WHAT YOU SHOULD DO | Print the records below once again, exactly as they were given.

RECORDS TO PROCESS |

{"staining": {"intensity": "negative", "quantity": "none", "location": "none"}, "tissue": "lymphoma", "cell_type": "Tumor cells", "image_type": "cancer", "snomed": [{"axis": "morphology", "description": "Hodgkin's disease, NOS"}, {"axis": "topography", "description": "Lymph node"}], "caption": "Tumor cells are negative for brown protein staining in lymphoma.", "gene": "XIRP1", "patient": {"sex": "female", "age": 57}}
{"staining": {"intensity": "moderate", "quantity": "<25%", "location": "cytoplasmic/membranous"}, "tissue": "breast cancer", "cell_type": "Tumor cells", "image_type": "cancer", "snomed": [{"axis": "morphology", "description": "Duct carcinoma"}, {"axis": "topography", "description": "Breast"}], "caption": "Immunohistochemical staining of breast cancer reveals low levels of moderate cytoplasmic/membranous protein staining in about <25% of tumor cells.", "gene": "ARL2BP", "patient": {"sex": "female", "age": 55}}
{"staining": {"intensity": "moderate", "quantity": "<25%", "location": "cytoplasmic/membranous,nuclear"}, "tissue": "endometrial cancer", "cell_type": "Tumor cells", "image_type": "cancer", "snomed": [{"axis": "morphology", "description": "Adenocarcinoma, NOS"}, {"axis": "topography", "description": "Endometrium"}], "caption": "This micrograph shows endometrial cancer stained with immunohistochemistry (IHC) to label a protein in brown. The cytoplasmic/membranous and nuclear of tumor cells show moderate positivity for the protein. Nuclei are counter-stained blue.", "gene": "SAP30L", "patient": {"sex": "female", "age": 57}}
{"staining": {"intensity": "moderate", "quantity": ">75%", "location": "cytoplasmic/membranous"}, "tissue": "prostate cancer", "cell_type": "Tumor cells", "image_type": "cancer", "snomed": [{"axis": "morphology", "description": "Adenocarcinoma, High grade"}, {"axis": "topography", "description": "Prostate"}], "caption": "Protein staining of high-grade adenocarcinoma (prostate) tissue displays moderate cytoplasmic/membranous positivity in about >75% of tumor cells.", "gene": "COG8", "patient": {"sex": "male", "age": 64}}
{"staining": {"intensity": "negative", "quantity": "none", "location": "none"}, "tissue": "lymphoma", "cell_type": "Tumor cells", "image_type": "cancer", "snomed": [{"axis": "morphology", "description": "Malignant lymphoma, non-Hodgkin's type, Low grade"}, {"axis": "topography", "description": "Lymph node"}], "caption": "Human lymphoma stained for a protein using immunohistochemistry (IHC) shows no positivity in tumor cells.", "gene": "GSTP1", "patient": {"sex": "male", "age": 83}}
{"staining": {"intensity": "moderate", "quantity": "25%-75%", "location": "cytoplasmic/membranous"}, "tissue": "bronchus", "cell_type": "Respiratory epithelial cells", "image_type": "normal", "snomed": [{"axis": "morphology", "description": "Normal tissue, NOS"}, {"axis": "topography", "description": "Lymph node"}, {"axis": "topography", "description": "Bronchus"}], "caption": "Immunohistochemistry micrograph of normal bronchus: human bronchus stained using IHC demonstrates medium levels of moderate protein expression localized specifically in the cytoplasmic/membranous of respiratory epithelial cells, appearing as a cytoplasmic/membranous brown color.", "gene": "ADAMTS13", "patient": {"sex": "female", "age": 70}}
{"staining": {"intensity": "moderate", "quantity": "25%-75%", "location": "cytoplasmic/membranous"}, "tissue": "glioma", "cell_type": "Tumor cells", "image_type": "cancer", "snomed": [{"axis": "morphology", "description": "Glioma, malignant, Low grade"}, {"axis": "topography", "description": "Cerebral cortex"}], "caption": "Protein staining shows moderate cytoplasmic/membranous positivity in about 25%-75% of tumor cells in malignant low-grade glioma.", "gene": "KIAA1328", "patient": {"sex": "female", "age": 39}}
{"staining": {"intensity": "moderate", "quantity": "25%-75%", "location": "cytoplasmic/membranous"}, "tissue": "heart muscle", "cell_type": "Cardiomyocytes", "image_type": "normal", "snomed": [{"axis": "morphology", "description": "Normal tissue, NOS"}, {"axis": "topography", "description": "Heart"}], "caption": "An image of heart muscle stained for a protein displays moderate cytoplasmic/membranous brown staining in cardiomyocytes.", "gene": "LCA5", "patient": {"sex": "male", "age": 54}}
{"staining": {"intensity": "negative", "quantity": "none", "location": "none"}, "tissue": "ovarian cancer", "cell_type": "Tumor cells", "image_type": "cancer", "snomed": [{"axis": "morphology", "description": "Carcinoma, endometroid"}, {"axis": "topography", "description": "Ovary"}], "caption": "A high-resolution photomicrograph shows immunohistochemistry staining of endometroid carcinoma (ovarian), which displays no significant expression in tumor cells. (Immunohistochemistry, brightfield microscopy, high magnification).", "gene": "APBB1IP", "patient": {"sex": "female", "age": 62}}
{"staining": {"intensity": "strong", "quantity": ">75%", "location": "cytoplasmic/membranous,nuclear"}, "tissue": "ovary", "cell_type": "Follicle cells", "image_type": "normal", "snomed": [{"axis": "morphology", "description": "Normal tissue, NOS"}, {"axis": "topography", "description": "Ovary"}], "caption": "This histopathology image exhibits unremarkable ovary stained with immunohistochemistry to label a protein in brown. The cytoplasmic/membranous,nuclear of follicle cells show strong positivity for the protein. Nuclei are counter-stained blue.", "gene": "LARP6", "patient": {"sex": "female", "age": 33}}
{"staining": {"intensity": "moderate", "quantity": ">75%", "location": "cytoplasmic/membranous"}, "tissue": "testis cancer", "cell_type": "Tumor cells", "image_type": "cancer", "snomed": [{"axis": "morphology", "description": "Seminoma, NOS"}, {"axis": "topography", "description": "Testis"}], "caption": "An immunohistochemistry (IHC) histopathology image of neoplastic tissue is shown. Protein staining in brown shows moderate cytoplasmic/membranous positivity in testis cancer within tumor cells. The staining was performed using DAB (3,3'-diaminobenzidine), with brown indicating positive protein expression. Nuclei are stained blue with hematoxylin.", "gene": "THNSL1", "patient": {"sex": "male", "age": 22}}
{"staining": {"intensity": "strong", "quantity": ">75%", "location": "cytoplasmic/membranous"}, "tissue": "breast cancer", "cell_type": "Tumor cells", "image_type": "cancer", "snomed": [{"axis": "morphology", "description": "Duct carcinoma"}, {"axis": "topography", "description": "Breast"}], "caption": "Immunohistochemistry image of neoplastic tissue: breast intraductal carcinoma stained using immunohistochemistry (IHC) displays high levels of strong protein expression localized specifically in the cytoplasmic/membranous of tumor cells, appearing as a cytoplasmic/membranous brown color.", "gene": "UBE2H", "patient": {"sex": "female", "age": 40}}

SOLUTION |
{"staining": {"intensity": "negative", "quantity": "none", "location": "none"}, "tissue": "lymphoma", "cell_type": "Tumor cells", "image_type": "cancer", "snomed": [{"axis": "morphology", "description": "Hodgkin's disease, NOS"}, {"axis": "topography", "description": "Lymph node"}], "caption": "Tumor cells are negative for brown protein staining in lymphoma.", "gene": "XIRP1", "patient": {"sex": "female", "age": 57}}
{"staining": {"intensity": "moderate", "quantity": "<25%", "location": "cytoplasmic/membranous"}, "tissue": "breast cancer", "cell_type": "Tumor cells", "image_type": "cancer", "snomed": [{"axis": "morphology", "description": "Duct carcinoma"}, {"axis": "topography", "description": "Breast"}], "caption": "Immunohistochemical staining of breast cancer reveals low levels of moderate cytoplasmic/membranous protein staining in about <25% of tumor cells.", "gene": "ARL2BP", "patient": {"sex": "female", "age": 55}}
{"staining": {"intensity": "moderate", "quantity": "<25%", "location": "cytoplasmic/membranous,nuclear"}, "tissue": "endometrial cancer", "cell_type": "Tumor cells", "image_type": "cancer", "snomed": [{"axis": "morphology", "description": "Adenocarcinoma, NOS"}, {"axis": "topography", "description": "Endometrium"}], "caption": "This micrograph shows endometrial cancer stained with immunohistochemistry (IHC) to label a protein in brown. The cytoplasmic/membranous and nuclear of tumor cells show moderate positivity for the protein. Nuclei are counter-stained blue.", "gene": "SAP30L", "patient": {"sex": "female", "age": 57}}
{"staining": {"intensity": "moderate", "quantity": ">75%", "location": "cytoplasmic/membranous"}, "tissue": "prostate cancer", "cell_type": "Tumor cells", "image_type": "cancer", "snomed": [{"axis": "morphology", "description": "Adenocarcinoma, High grade"}, {"axis": "topography", "description": "Prostate"}], "caption": "Protein staining of high-grade adenocarcinoma (prostate) tissue displays moderate cytoplasmic/membranous positivity in about >75% of tumor cells.", "gene": "COG8", "patient": {"sex": "male", "age": 64}}
{"staining": {"intensity": "negative", "quantity": "none", "location": "none"}, "tissue": "lymphoma", "cell_type": "Tumor cells", "image_type": "cancer", "snomed": [{"axis": "morphology", "description": "Malignant lymphoma, non-Hodgkin's type, Low grade"}, {"axis": "topography", "description": "Lymph node"}], "caption": "Human lymphoma stained for a protein using immunohistochemistry (IHC) shows no positivity in tumor cells.", "gene": "GSTP1", "patient": {"sex": "male", "age": 83}}
{"staining": {"intensity": "moderate", "quantity": "25%-75%", "location": "cytoplasmic/membranous"}, "tissue": "bronchus", "cell_type": "Respiratory epithelial cells", "image_type": "normal", "snomed": [{"axis": "morphology", "description": "Normal tissue, NOS"}, {"axis": "topography", "description": "Lymph node"}, {"axis": "topography", "description": "Bronchus"}], "caption": "Immunohistochemistry micrograph of normal bronchus: human bronchus stained using IHC demonstrates medium levels of moderate protein expression localized specifically in the cytoplasmic/membranous of respiratory epithelial cells, appearing as a cytoplasmic/membranous brown color.", "gene": "ADAMTS13", "patient": {"sex": "female", "age": 70}}
{"staining": {"intensity": "moderate", "quantity": "25%-75%", "location": "cytoplasmic/membranous"}, "tissue": "glioma", "cell_type": "Tumor cells", "image_type": "cancer", "snomed": [{"axis": "morphology", "description": "Glioma, malignant, Low grade"}, {"axis": "topography", "description": "Cerebral cortex"}], "caption": "Protein staining shows moderate cytoplasmic/membranous positivity in about 25%-75% of tumor cells in malignant low-grade glioma.", "gene": "KIAA1328", "patient": {"sex": "female", "age": 39}}
{"staining": {"intensity": "moderate", "quantity": "25%-75%", "location": "cytoplasmic/membranous"}, "tissue": "heart muscle", "cell_type": "Cardiomyocytes", "image_type": "normal", "snomed": [{"axis": "morphology", "description": "Normal tissue, NOS"}, {"axis": "topography", "description": "Heart"}], "caption": "An image of heart muscle stained for a protein displays moderate cytoplasmic/membranous brown staining in cardiomyocytes.", "gene": "LCA5", "patient": {"sex": "male", "age": 54}}
{"staining": {"intensity": "negative", "quantity": "none", "location": "none"}, "tissue": "ovarian cancer", "cell_type": "Tumor cells", "image_type": "cancer", "snomed": [{"axis": "morphology", "description": "Carcinoma, endometroid"}, {"axis": "topography", "description": "Ovary"}], "caption": "A high-resolution photomicrograph shows immunohistochemistry staining of endometroid carcinoma (ovarian), which displays no significant expression in tumor cells. (Immunohistochemistry, brightfield microscopy, high magnification).", "gene": "APBB1IP", "patient": {"sex": "female", "age": 62}}
{"staining": {"intensity": "strong", "quantity": ">75%", "location": "cytoplasmic/membranous,nuclear"}, "tissue": "ovary", "cell_type": "Follicle cells", "image_type": "normal", "snomed": [{"axis": "morphology", "description": "Normal tissue, NOS"}, {"axis": "topography", "description": "Ovary"}], "caption": "This histopathology image exhibits unremarkable ovary stained with immunohistochemistry to label a protein in brown. The cytoplasmic/membranous,nuclear of follicle cells show strong positivity for the protein. Nuclei are counter-stained blue.", "gene": "LARP6", "patient": {"sex": "female", "age": 33}}
{"staining": {"intensity": "moderate", "quantity": ">75%", "location": "cytoplasmic/membranous"}, "tissue": "testis cancer", "cell_type": "Tumor cells", "image_type": "cancer", "snomed": [{"axis": "morphology", "description": "Seminoma, NOS"}, {"axis": "topography", "description": "Testis"}], "caption": "An immunohistochemistry (IHC) histopathology image of neoplastic tissue is shown. Protein staining in brown shows moderate cytoplasmic/membranous positivity in testis cancer within tumor cells. The staining was performed using DAB (3,3'-diaminobenzidine), with brown indicating positive protein expression. Nuclei are stained blue with hematoxylin.", "gene": "THNSL1", "patient": {"sex": "male", "age": 22}}
{"staining": {"intensity": "strong", "quantity": ">75%", "location": "cytoplasmic/membranous"}, "tissue": "breast cancer", "cell_type": "Tumor cells", "image_type": "cancer", "snomed": [{"axis": "morphology", "description": "Duct carcinoma"}, {"axis": "topography", "description": "Breast"}], "caption": "Immunohistochemistry image of neoplastic tissue: breast intraductal carcinoma stained using immunohistochemistry (IHC) displays high levels of strong protein expression localized specifically in the cytoplasmic/membranous of tumor cells, appearing as a cytoplasmic/membranous brown color.", "gene": "UBE2H", "patient": {"sex": "female", "age": 40}}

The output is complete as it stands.